Input records:

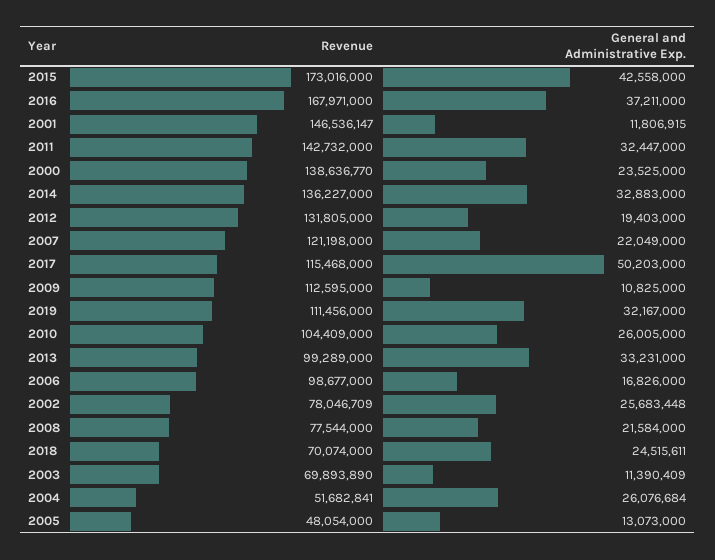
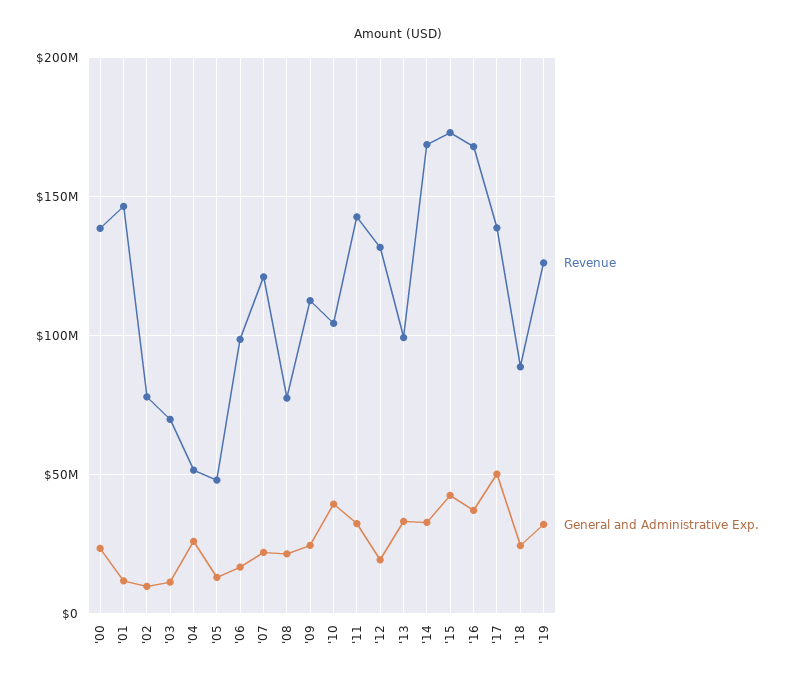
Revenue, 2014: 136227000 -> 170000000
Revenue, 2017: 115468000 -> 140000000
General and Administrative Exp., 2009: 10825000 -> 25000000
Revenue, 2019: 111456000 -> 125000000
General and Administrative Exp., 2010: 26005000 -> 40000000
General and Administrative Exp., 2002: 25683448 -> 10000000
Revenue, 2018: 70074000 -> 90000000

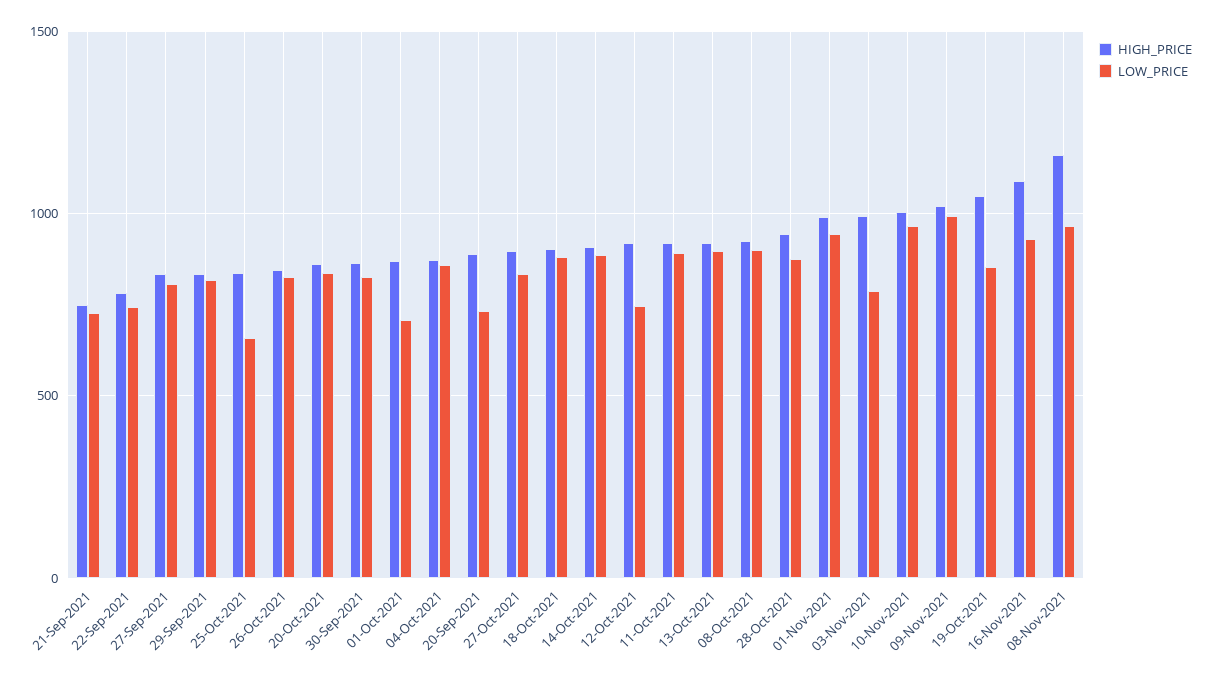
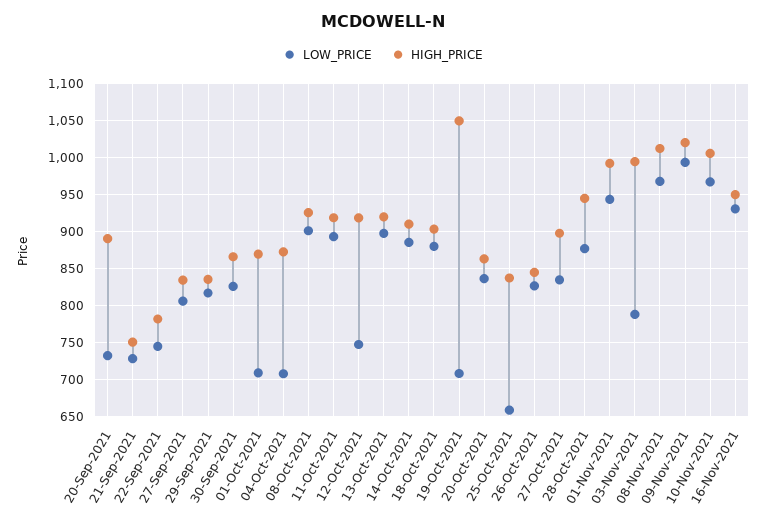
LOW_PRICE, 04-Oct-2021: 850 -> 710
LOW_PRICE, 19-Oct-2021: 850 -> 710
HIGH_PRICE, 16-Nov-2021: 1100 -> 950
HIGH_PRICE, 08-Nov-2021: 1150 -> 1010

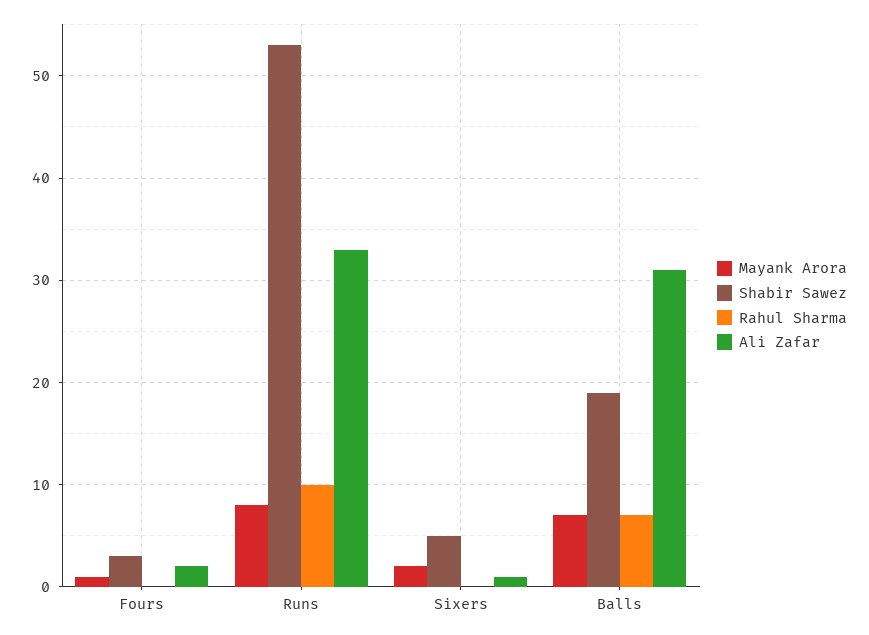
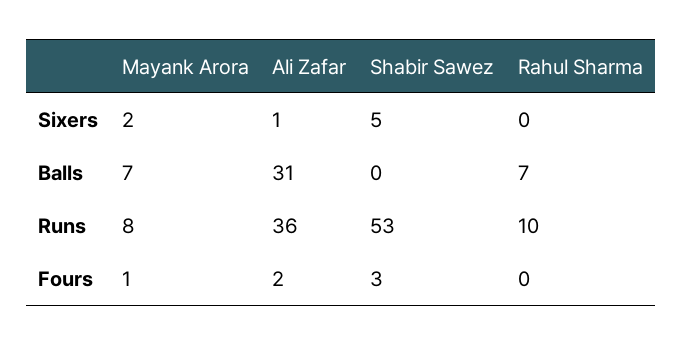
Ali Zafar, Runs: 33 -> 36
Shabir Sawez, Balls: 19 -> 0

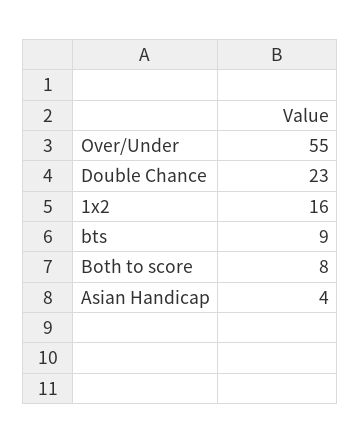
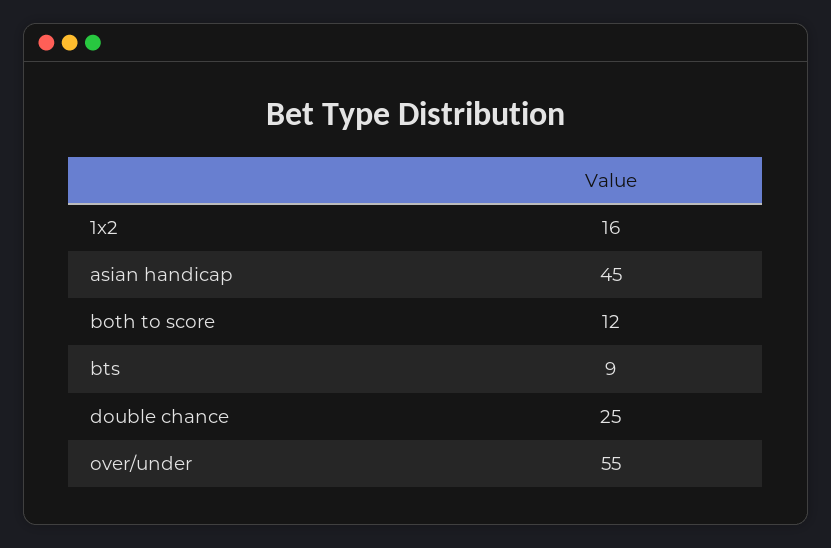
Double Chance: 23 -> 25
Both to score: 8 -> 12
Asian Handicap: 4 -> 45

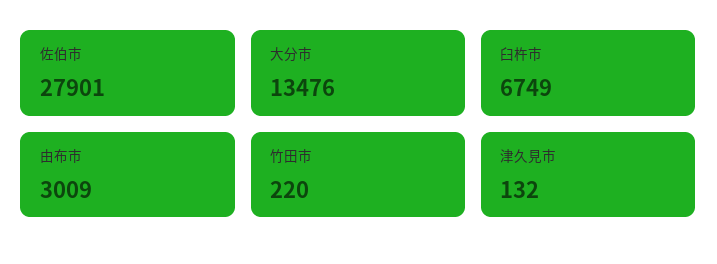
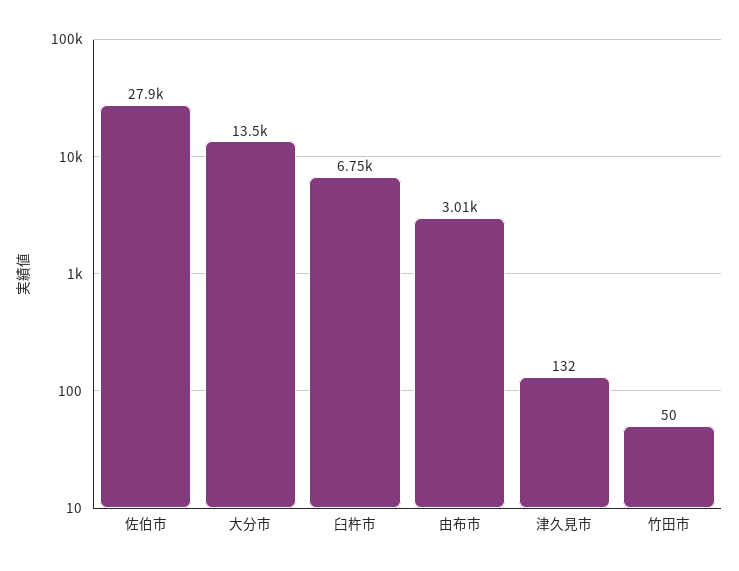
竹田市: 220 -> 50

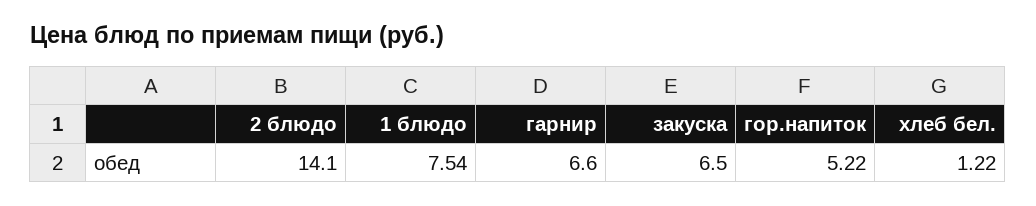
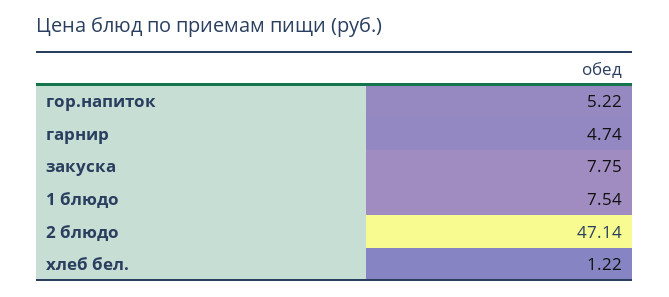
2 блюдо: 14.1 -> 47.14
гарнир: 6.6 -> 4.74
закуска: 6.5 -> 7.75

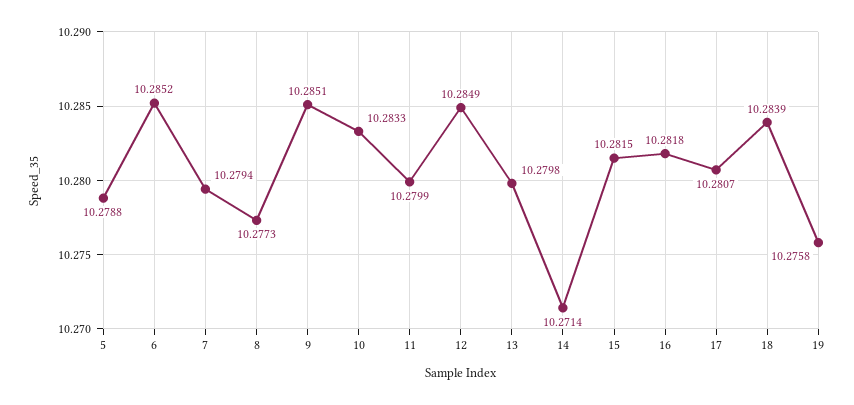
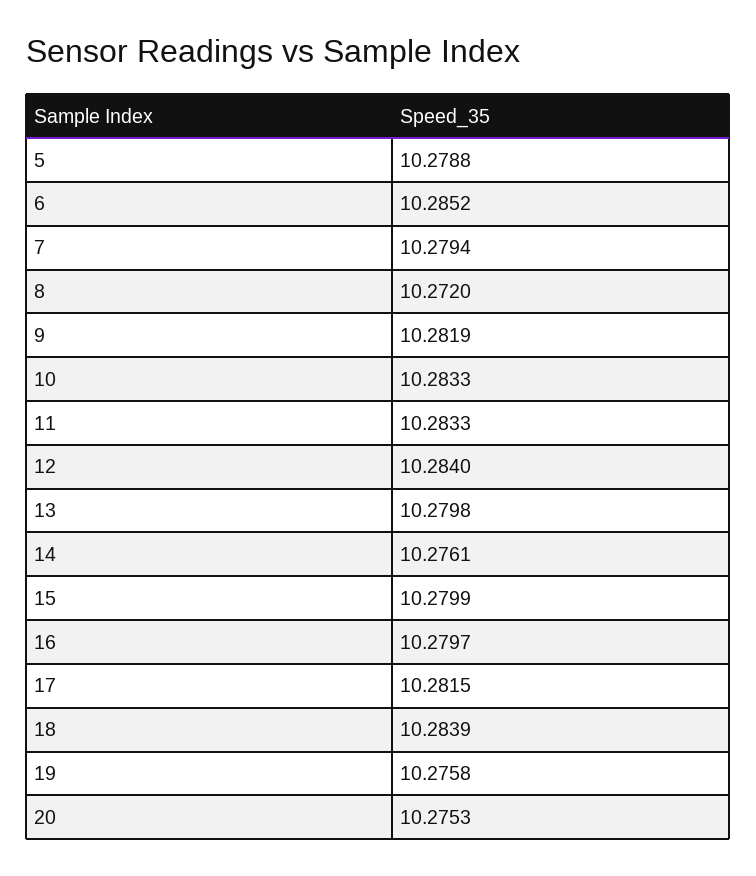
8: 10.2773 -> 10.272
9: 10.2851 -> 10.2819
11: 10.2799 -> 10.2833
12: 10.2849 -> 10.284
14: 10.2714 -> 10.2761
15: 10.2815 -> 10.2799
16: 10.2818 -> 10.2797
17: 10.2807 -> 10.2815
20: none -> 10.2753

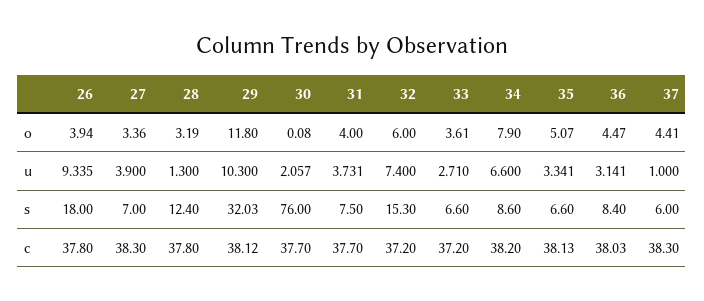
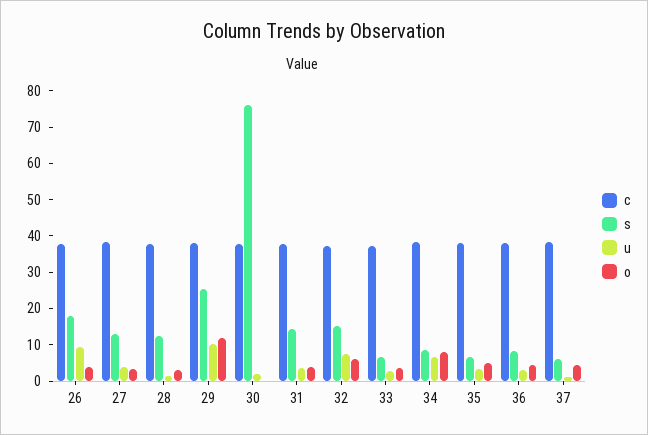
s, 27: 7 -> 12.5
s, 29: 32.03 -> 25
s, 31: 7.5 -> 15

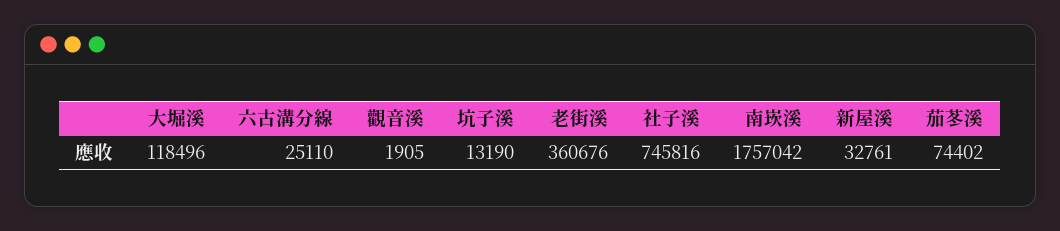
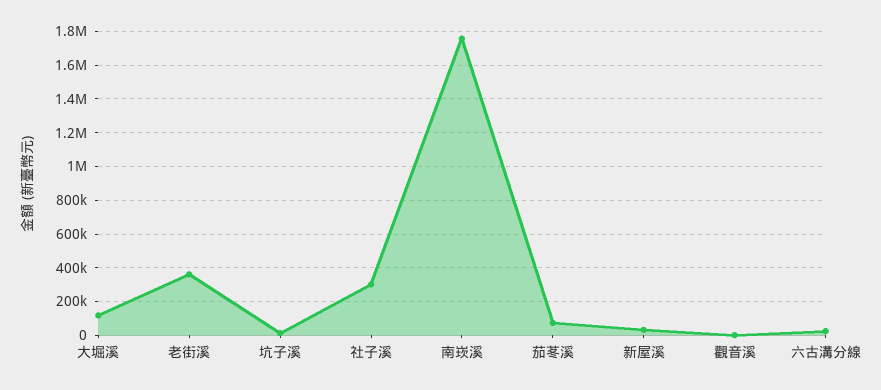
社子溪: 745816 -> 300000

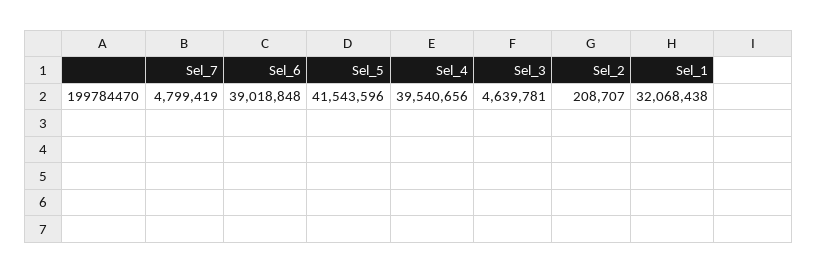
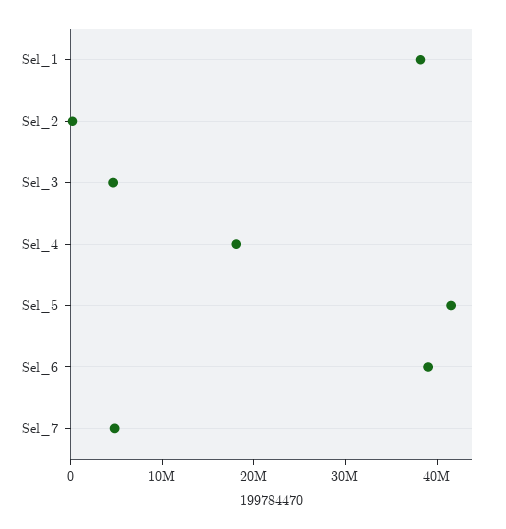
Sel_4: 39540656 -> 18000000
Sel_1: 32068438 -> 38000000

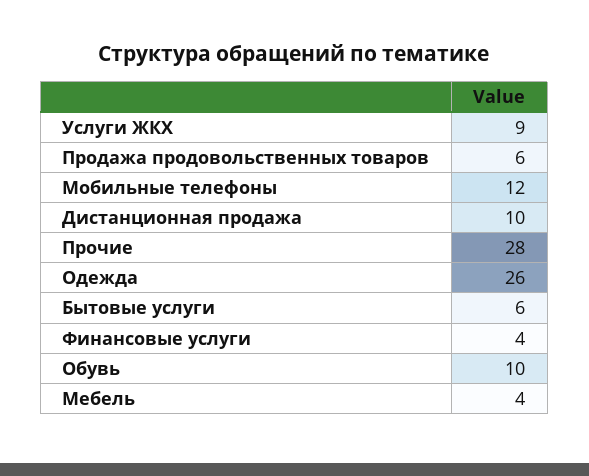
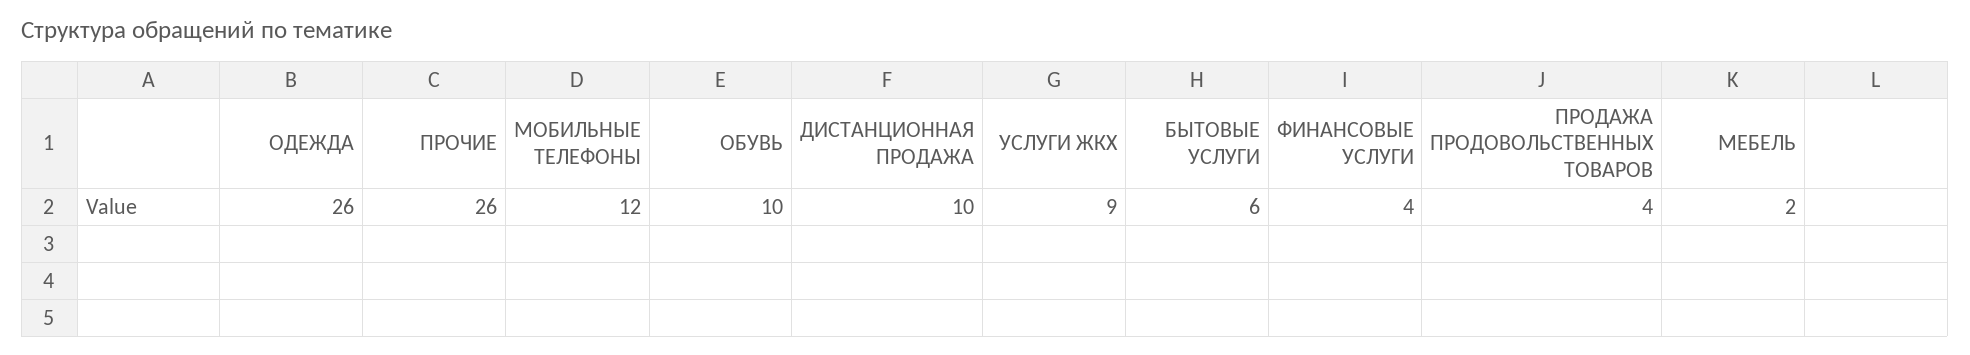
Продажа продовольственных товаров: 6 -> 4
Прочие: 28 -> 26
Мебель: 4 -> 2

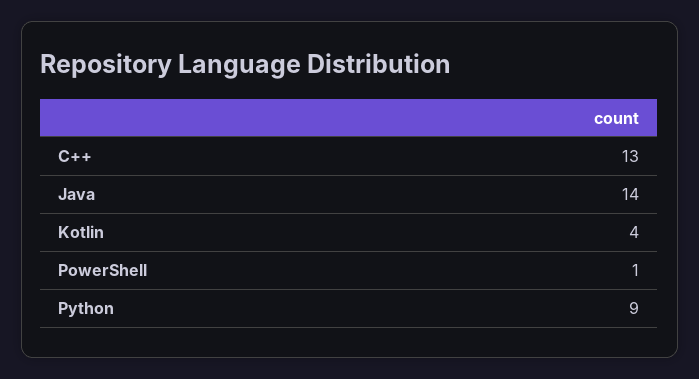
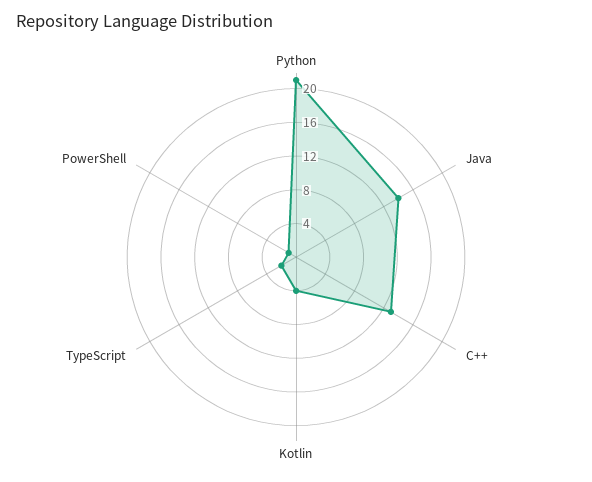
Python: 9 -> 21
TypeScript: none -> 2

Task instructions:
Tell how many lines above include the word "General". Give the number alone.

Answer to the exercise:
3